- Born: 1949 (age 75–76) Kharkiv, Ukraine
- Occupation(s): Pianist, teacher, researcher
- Instrument: Piano

= Sofia Moshevich =

Sofia Moshevich (סופיה מושביץ'; born 1949) is a Ukrainian-born pianist, teacher and researcher who lived in Moscow, Jerusalem and Johannesburg before emigrating to Canada where she now lives in Toronto. Since the early 1970s, she has taken a special interest in the Russian composer Dmitri Shostakovich, making a careful analysis of his recorded performances as a pianist. Two books document the results of her work: Dmitri Shostakovich, Pianist and Shostakovich's Music for Piano Solo, Interpretation and Performance. She also contributed a chapter on piano music to A Shostakovich Companion, edited by Michael Mishra.

==Biography==
Moshevich was born in Kharkiv, Ukraine, in 1949, where she studied at the school of Professional Music for Gifted Children. From 1967, she studied piano at the Gnessin Institute in Moscow under the Soviet master Naum Shtarkman. She emigrated to Israel in 1975, continuing her studies in musicology under Joachim Braun at the Bar Ilan University (1976–78) while teaching at Jerusalem's Rubin Academy. She also gave public performances as a soloist and accompanist, including recordings for the Israel Broadcasting Authority. She often played pieces by Shostakovich. She moved to South Africa in 1981, where she studied and taught at the University of the Witwatersrand, Johannesburg, and participated in broadcasts for the South African Broadcasting Corporation. She was granted scholarships from the University of Witwatersrand, the Abraham and Olga Lipman Fund and the South African Jewish Board of Deputies Benjamin Newman Bursary (1983–84).

==Shostakovich research==
Moshevich's interest in Shostakovich goes back to the early 1970s when she was studying at the Gnessin Institute. She was surprised to find that, despite generally accepted views to the contrary, early recordings of his music demonstrated that his piano performances compared favourably with those of the great Soviet pianists. On that basis, she built up and analysed an extensive collection of his recordings. In 1987, while at Witwatersrand, she completed a 120-page doctoral thesis titled "Shostakovich as Interpreter of His Own Music: a Study of Recorded Performances".
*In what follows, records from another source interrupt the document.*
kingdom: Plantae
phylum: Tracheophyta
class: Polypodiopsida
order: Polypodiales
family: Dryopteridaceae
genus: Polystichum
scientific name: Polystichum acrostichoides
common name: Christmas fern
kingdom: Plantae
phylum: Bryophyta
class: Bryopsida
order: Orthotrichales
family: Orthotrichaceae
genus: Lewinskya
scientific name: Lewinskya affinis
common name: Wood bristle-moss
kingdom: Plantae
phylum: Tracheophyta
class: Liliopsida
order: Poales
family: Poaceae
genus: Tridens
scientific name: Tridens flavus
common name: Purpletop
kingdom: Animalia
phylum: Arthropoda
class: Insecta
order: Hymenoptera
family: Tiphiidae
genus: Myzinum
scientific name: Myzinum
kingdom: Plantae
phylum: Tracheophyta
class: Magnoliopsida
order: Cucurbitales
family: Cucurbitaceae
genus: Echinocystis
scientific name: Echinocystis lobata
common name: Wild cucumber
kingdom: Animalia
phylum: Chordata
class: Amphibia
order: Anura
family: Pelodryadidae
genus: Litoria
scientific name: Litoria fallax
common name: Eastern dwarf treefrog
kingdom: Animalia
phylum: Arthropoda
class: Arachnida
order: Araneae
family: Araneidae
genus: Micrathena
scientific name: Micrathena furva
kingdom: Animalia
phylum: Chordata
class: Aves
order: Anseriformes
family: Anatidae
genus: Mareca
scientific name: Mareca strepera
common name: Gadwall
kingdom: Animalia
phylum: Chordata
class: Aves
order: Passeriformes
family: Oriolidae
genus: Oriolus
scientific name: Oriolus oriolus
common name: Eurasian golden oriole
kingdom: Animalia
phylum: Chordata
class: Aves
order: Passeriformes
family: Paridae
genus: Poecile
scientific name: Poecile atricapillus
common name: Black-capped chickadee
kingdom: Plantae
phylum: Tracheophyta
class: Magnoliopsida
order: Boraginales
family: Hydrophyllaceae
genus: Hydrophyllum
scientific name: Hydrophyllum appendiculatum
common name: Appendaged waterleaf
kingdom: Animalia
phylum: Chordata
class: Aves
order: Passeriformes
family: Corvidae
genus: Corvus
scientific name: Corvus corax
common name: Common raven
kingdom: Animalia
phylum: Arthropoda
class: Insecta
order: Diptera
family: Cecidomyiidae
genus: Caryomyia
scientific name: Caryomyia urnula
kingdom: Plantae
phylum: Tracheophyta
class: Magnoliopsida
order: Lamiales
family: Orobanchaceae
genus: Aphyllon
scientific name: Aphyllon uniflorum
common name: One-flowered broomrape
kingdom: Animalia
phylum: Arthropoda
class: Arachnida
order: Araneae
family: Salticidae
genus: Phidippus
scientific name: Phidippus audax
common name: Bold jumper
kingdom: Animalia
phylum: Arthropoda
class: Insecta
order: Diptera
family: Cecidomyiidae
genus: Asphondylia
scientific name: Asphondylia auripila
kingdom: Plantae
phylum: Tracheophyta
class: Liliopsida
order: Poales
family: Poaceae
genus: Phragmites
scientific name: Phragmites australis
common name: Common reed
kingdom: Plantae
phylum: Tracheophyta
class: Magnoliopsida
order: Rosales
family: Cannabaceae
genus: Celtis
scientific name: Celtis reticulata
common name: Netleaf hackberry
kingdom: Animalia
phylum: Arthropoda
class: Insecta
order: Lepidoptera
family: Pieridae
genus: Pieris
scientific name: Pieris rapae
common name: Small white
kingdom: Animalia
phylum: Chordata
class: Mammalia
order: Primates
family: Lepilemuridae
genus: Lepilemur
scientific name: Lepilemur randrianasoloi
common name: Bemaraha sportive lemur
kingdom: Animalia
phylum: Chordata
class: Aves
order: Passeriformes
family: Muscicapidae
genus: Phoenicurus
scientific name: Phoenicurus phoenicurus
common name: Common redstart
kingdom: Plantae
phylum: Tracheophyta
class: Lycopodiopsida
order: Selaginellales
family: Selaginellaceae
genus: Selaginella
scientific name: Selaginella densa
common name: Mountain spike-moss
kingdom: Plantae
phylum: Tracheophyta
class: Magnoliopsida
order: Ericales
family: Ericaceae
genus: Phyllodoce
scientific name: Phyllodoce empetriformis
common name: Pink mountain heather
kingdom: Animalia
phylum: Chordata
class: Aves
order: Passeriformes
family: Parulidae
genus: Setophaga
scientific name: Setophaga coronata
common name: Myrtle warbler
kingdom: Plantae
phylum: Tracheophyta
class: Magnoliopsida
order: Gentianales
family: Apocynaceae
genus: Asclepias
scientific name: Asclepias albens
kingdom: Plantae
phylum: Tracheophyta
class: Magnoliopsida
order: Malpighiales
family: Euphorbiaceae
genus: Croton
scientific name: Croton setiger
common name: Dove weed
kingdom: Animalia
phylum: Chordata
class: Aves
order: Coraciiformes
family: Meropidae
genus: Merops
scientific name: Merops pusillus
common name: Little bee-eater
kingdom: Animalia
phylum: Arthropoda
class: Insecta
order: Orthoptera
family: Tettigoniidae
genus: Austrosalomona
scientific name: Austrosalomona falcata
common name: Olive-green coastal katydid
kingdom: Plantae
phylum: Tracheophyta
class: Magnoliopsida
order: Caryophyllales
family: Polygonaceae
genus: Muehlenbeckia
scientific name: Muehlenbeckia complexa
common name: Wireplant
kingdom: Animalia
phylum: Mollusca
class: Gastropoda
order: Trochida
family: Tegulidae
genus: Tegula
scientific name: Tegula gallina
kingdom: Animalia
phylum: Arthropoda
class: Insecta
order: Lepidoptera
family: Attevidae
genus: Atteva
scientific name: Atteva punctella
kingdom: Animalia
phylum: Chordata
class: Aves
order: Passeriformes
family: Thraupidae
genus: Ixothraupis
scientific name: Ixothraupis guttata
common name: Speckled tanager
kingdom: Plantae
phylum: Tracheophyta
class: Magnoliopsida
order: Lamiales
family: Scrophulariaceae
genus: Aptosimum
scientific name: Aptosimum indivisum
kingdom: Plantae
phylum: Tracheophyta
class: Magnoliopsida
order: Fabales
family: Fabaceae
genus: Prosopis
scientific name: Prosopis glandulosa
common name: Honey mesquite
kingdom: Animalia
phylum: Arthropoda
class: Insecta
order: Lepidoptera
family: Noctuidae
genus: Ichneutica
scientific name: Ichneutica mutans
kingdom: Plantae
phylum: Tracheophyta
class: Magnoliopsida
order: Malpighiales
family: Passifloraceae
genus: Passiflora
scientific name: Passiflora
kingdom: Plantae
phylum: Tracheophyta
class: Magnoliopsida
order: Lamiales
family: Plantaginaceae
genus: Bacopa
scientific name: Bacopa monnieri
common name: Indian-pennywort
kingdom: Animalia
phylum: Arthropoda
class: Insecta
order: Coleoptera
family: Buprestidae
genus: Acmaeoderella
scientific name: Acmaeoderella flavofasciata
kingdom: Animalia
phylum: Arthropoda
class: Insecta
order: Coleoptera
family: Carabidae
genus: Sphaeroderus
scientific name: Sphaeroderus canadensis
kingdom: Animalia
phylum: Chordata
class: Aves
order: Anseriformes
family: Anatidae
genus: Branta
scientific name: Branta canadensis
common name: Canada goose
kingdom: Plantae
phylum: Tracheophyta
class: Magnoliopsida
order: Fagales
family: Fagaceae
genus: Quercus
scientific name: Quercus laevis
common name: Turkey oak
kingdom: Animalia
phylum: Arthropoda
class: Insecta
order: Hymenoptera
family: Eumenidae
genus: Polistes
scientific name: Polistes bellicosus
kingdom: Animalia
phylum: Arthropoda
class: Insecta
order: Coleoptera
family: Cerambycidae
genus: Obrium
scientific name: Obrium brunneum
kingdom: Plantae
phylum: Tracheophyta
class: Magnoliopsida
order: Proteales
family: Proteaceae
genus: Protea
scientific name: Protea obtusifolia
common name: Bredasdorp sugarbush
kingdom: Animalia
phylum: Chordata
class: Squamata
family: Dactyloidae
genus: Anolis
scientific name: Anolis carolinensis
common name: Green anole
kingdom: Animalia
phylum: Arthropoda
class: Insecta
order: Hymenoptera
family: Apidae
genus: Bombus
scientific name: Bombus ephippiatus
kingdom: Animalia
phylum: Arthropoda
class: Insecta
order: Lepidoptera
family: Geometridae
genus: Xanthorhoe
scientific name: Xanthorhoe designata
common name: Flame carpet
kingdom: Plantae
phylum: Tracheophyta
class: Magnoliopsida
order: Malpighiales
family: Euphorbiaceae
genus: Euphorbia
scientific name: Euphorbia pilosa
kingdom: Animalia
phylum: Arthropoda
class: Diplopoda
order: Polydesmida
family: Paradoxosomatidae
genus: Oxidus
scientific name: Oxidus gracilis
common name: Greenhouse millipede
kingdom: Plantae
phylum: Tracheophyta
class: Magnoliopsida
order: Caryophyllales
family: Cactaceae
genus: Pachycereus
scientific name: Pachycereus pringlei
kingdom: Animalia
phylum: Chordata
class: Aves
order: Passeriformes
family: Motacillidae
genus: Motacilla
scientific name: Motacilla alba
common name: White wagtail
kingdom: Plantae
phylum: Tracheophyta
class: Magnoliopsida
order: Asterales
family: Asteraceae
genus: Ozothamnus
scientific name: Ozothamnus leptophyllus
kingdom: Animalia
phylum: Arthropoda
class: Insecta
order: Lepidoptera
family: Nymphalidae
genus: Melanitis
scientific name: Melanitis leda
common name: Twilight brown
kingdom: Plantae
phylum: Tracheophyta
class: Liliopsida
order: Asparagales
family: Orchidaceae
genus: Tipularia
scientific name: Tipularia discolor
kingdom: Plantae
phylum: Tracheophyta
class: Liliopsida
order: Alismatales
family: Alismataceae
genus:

In Dmitri Shostakovich, Pianist, Moshevich reviews the composer's recordings as well as the reception of his performances. The book has received mixed reviews. Shostakovich expert David Fanning describes it as "richly rewarding" when considered as "an enthusiastic fact-gathering mission" but criticises it for a failure to develop a "richer critical vocabulary to articulate the strengths in his playing". Writing in DSCH Journal, Nigel Papworth compliments the work on its coverage of important gaps in the composer's biography and its careful attention to detail. By contrast, Mark Mazullo criticizes the work as presenting a "superficial commentary" on the music of Shostakovich although he admits it contains some new reminiscences and quotes which unfortunately are not adequately discussed.

She has also published on pianist Glenn Gould's Russian tour.

==Family==
Moshevich is the daughter of Mark and Matlia (Matilda) Moshevich and is married to Arik Moshevich (née Poupko). Her maiden name is thus the same as her married name. She has two children: Avital (Tali) Kellerstein and Jonathan.